A heartbeat is irrelevant to personhood. A person with an artificial heart that pumps continuously instead of pulsing is no less a person. What many conservatives call a heart beat is not actually a heart beat either, just disorganized electrical phenomenon in tissue that would eventually become a heart.

Viability would always be a moving target dependent on the state of technology. Once artificial wombs ae developed it might make abortion always illegal.


I tend towards the view hat the most reasonable cutoff for when the state has some interest in regulating abortion is once the fetus develops the capacity to suffer. Since suffering is subjective and hard to measure, the best proxy is probably once it has the nerve connections that allow it to sense physical pain. That is around 20 to 22 weeks.

I'd be happy with taking the more conservative estimate and banning abortion after 20 weeks so long as there are exceptions for both extreme birth defects like Anencephaly (which would prevent the baby from ever feeling pain, and would mean certain death within days at most) and for the life of the mother.

A woman has an equal right to kill in self defense whether that means aborting a baby or shooting a mugger whose gun was trained on her.

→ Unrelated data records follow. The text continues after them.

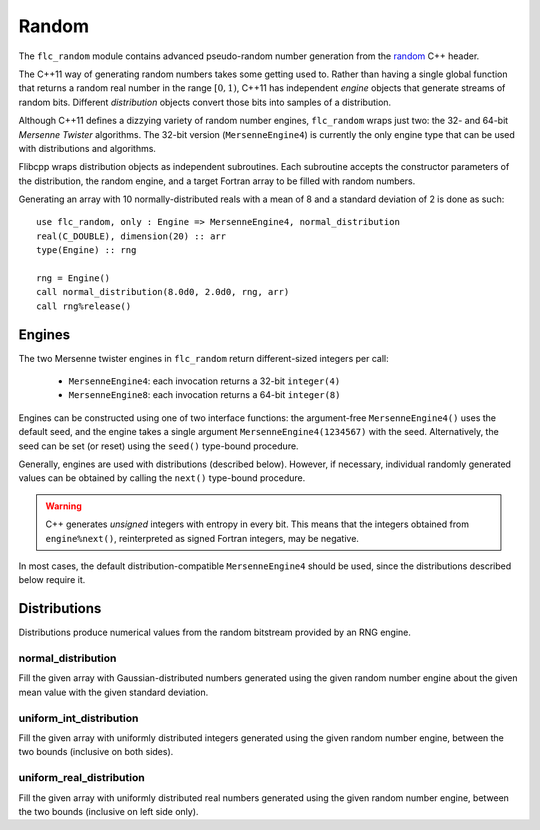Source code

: .. ############################################################################
.. File  : doc/modules/random.rst
.. ############################################################################

.. _modules_random:

******
Random
******

The ``flc_random`` module contains advanced pseudo-random number generation
from the `<random>`_ C++ header.

The C++11 way of generating random numbers takes some getting used to. Rather
than having a single global function that returns a random real number in the
range :math:`[0,1)`, C++11 has independent *engine* objects that generate
streams of random bits. Different *distribution* objects convert those bits
into samples of a distribution.

Although C++11 defines a dizzying variety of random number engines,
``flc_random`` wraps just two: the 32- and 64-bit `Mersenne Twister`
algorithms. The 32-bit version (``MersenneEngine4``) is currently the only
engine type that can be used with distributions and algorithms.

Flibcpp wraps distribution objects as independent subroutines. Each subroutine
accepts the constructor parameters of the distribution, the random engine, and
a target Fortran array to be filled with random numbers.

Generating an array with 10 normally-distributed reals with a mean of 8 and a
standard deviation of 2 is done as such::

    use flc_random, only : Engine => MersenneEngine4, normal_distribution
    real(C_DOUBLE), dimension(20) :: arr
    type(Engine) :: rng

    rng = Engine()
    call normal_distribution(8.0d0, 2.0d0, rng, arr)
    call rng%release()

.. _<random> : https://en.cppreference.com/w/cpp/numeric/random
.. _Mersenne Twister : https://en.wikipedia.org/wiki/Mersenne_Twister

Engines
=======

The two Mersenne twister engines in ``flc_random`` return different-sized
integers per call:

 - ``MersenneEngine4``: each invocation returns a 32-bit ``integer(4)``
 - ``MersenneEngine8``: each invocation returns a 64-bit ``integer(8)``

Engines can be constructed using one of two interface functions: the
argument-free ``MersenneEngine4()`` uses the default seed, and the engine takes
a single argument ``MersenneEngine4(1234567)`` with the seed. Alternatively,
the seed can be set (or reset) using the ``seed()`` type-bound procedure.

Generally, engines are used with distributions (described below). However, if
necessary, individual randomly generated values can be obtained by calling
the ``next()`` type-bound procedure.

.. warning:: C++ generates *unsigned* integers with entropy in every bit. This
   means that the integers obtained from ``engine%next()``, reinterpreted as
   signed Fortran integers, may be negative.

In most cases, the default distribution-compatible ``MersenneEngine4`` should
be used, since the distributions described below require it.

Distributions
=============

Distributions produce numerical values from the random bitstream provided by
an RNG engine.

normal_distribution
-------------------

Fill the given array with Gaussian-distributed numbers generated using the
given random number engine about the given mean value with the given standard
deviation.

uniform_int_distribution
------------------------

Fill the given array with uniformly distributed integers generated using the
given random number engine, between the two bounds (inclusive on both sides).

uniform_real_distribution
-------------------------

Fill the given array with uniformly distributed real numbers generated using the
given random number engine, between the two bounds (inclusive on left side only).


.. ############################################################################
.. end of doc/modules/random.rst
.. ############################################################################
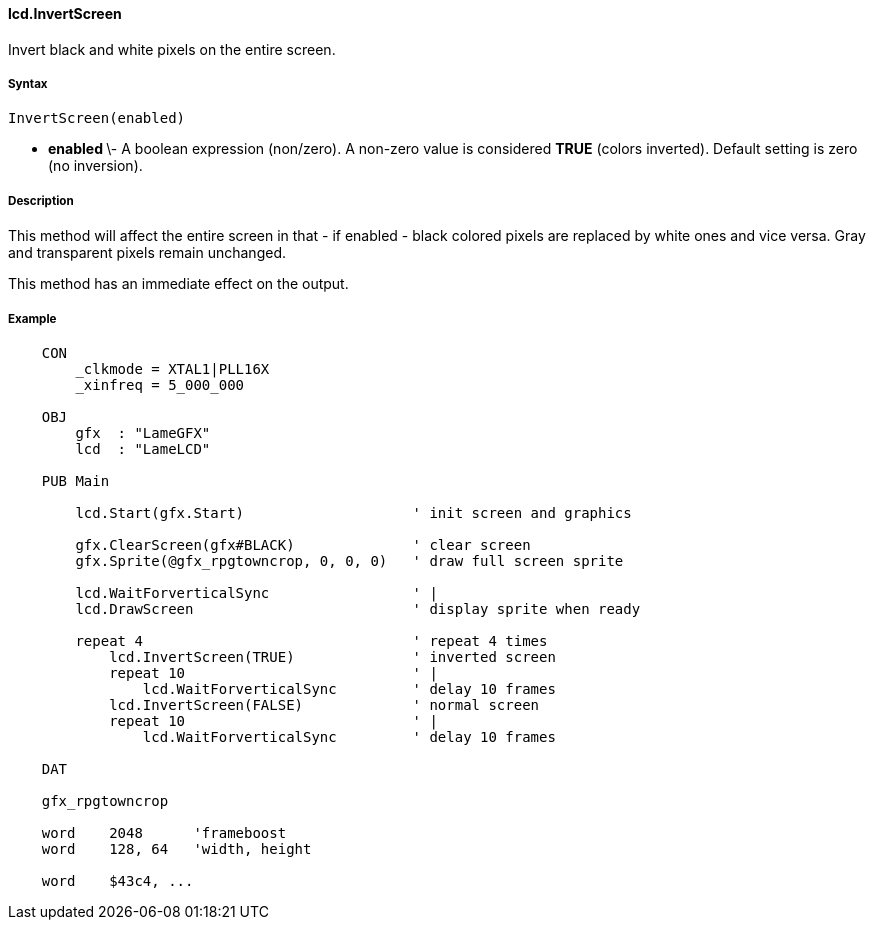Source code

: #### lcd.InvertScreen

Invert black and white pixels on the entire screen.

#####  Syntax

    InvertScreen(enabled)

  * ** enabled ** \- A boolean expression (non/zero). A non-zero value is considered **TRUE** (colors inverted). Default setting is zero (no inversion). 

#####  Description

This method will affect the entire screen in that - if enabled - black colored
pixels are replaced by white ones and vice versa. Gray and transparent pixels
remain unchanged.

This method has an immediate effect on the output.

#####  Example

----
    
    
    CON
        _clkmode = XTAL1|PLL16X
        _xinfreq = 5_000_000
    
    OBJ
        gfx  : "LameGFX"
        lcd  : "LameLCD"
    
    PUB Main
    
        lcd.Start(gfx.Start)                    ' init screen and graphics
      
        gfx.ClearScreen(gfx#BLACK)              ' clear screen
        gfx.Sprite(@gfx_rpgtowncrop, 0, 0, 0)   ' draw full screen sprite
    
        lcd.WaitForverticalSync                 ' |
        lcd.DrawScreen                          ' display sprite when ready
    
        repeat 4                                ' repeat 4 times
            lcd.InvertScreen(TRUE)              ' inverted screen
            repeat 10                           ' |
                lcd.WaitForverticalSync      	' delay 10 frames
            lcd.InvertScreen(FALSE)          	' normal screen
            repeat 10                        	' |
                lcd.WaitForverticalSync      	' delay 10 frames
    
    DAT
    
    gfx_rpgtowncrop
    
    word    2048      'frameboost
    word    128, 64   'width, height
    
    word    $43c4, ...
----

There should never be exceptions for rape or incest. Those imply that the purpose of the abortion ban is not to protect innocent life but only to punish girls or women for having consensual sex.
 
Medieval and renaissance Christian works dealing with the soul did not even bother trying to justify the idea of a soul with any appeal to scripture, instead just repeating arguments from men like Plato which are based not on divine revelations but on objective observable physical phenomena which are better explained by modern biology and neuroscience.
This bit I don't follow.

How does one get a soul from observable physical world?